Wednesday, June 25, 2014

Arsène Lupin (1932)

Supremely grumpy Parisian police inspector Guerchard (Lionel Barrymore) has been hunting for gentleman thief Arsène Lupin (?) for quite some time now without ever even coming close to catching his man, leaving the police quite embarrassed. After his newest failure, during which he arrests the Duke of Charmerace (John Barrymore) as Lupin, an idea that is of course utterly impossible, Guerchard is given one final week to catch Lupin.

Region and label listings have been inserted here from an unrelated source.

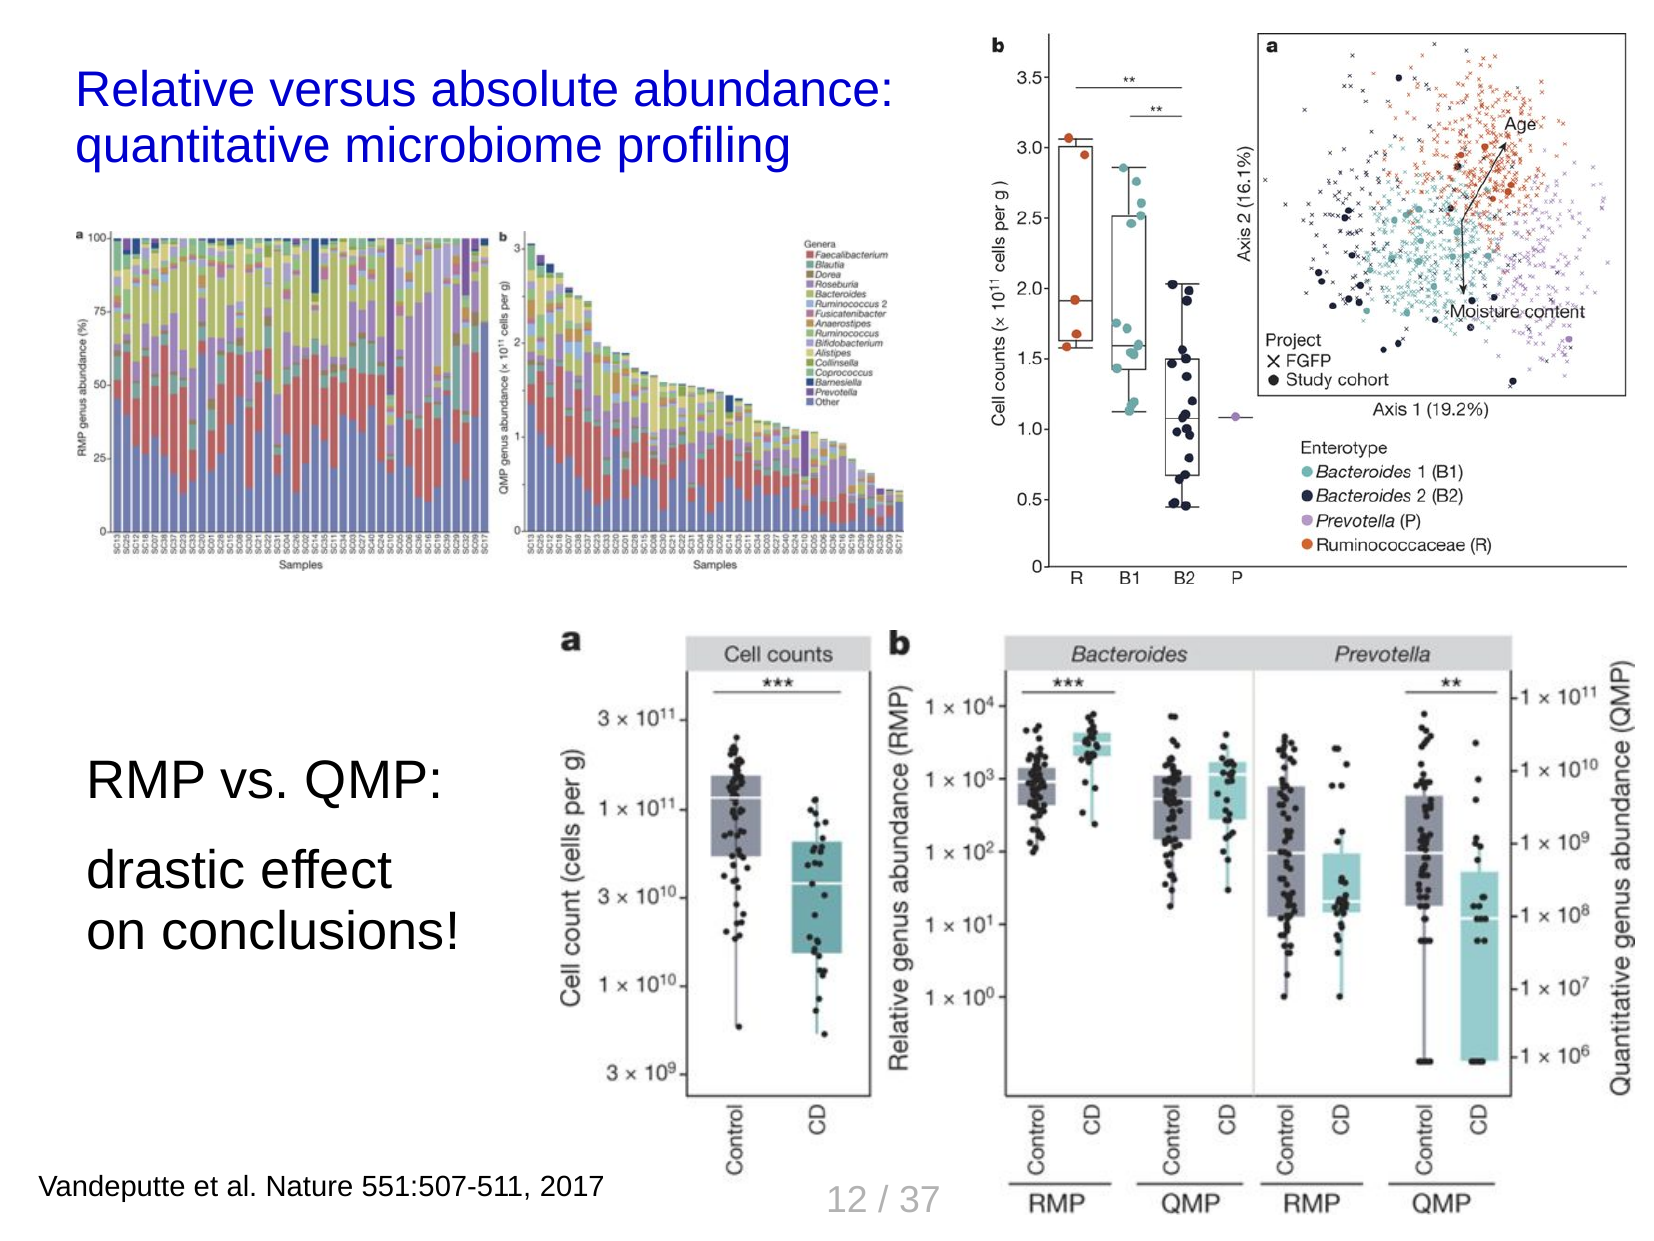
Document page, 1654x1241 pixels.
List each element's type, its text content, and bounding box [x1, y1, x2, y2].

picture [989, 33, 1627, 584]
picture [560, 630, 1635, 1215]
title Relative versus absolute abundance: quantitative microbiome profiling [75, 55, 989, 178]
picture [76, 231, 904, 571]
text_box Vandeputte et al. Nature 551:507-511, 2017 [38, 1170, 798, 1218]
text_box RMP vs. QMP: drastic effect on conclusions! [15, 749, 465, 996]
text_box <number> / 37 [811, 1171, 1106, 1231]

Guerchard is convinced the Duke actually is the thief, and the duke certainly doesn’t act like he isn’t, so it’s a helpful “coincidence” for everyone involved when Charmerace heroically volunteers for helping protect the jewellery and paintings of one Gourney-Martin (Tully Marshall) - rich people must help each other out, dontcha know – Lupin seems to be after next. The thief doesn’t have to cope with a tenacious, if sometimes ridiculous, detective who is now very close on his trail now alone, though, there’s also danger for his heart in form of Russian noblewoman Sonia (Karen Morley).

But romancing his perfect woman, thwarting the police in anti-authoritarian ways, and stealing various valuables is all in a night’s work for him.

It’s pretty curious that what seems to be the first really successful screen adventure of French master thief Arsène Lupin was not made in France but by MGM. But then, the early 30s were – at least quality-wise – one of the high points of this sort of light, somewhat pulpy, mystery film in Hollywood, so the character just fit the vibe of its surroundings quite nicely, if one can excuse the horrible things some of the actors involved do to French names. I suspect these films – at least when they involve highly moral law-breakers - were becoming increasingly difficult to make once the production code began its sad reign, for how do you make a film a bout a thief hero when the rules you have to work under say that criminal behaviour on screen has to be punished. Which is pretty much the opposite of what’s happening here, where even Guerchard is in the very end so charmed by his eternal opponent he helps his arch enemy escape. I’m actually quite interested in how the production code Lupin films that do exist got around the problem, and will report once I’ve found out. I very much suspect just letting him get hitched like this film does won’t be enough, and am right now betting on the old “thief who only steals from thieves”.

John Barrymore certainly is a wonderful Lupin, embodying the humour, the verve, and the strange morality (because at least this version of Lupin is far from being amoral, he’s just working from different ethical assumptions) of the character, as well as the romance inherent in its basic concept; and all this while looking good in early 30s evening wear. Casting John’s brother Lionel as his eternal nemesis Guerchard also turns out to be quite a coup. These two have a highly enjoyable screen chemistry going on as antagonists, which makes at least half the fun in a piece like this.

I’m also quite fond of how in Lionel Barrymore’s hands  Guerchard is not one of these bumbling cops that usual hunt the loveable rogues, but clearly a capable, if sometimes cynical and perhaps even cruel, man who is probably only missing a bit of luck to catch his prey. This makes the whole plot of “in which delightful way will Lupin fool the policeman next?” quite a bit more exciting than it could otherwise be, leading to a game of silly yet awesome, sometimes eyebrow-raising, fun.

For once the script (by Lenore Coffee, Bayard Veiller and Carey Wilson) is up to the task too, going about its business with the appropriate breakneck speed, while throwing out one witty line after the other. Because this is the pre-code era, there’s also some fun sexual innuendo between Morley and John Barrymore, with a kind of matter-of-fact positivity towards sex you won’t even find all that often in films today (we’re really much more interested in seeing people punished for their sexual behaviour today than watching them enjoy it, it seems).

Jack Conway’s direction finishes off Arsène Lupin’s all-around excellence with an approach that’s as sprightly as you could away with in a talkie made in 1932, doing justice to the actors, the often clever sets, and each and every fun idea the script throws at its audience.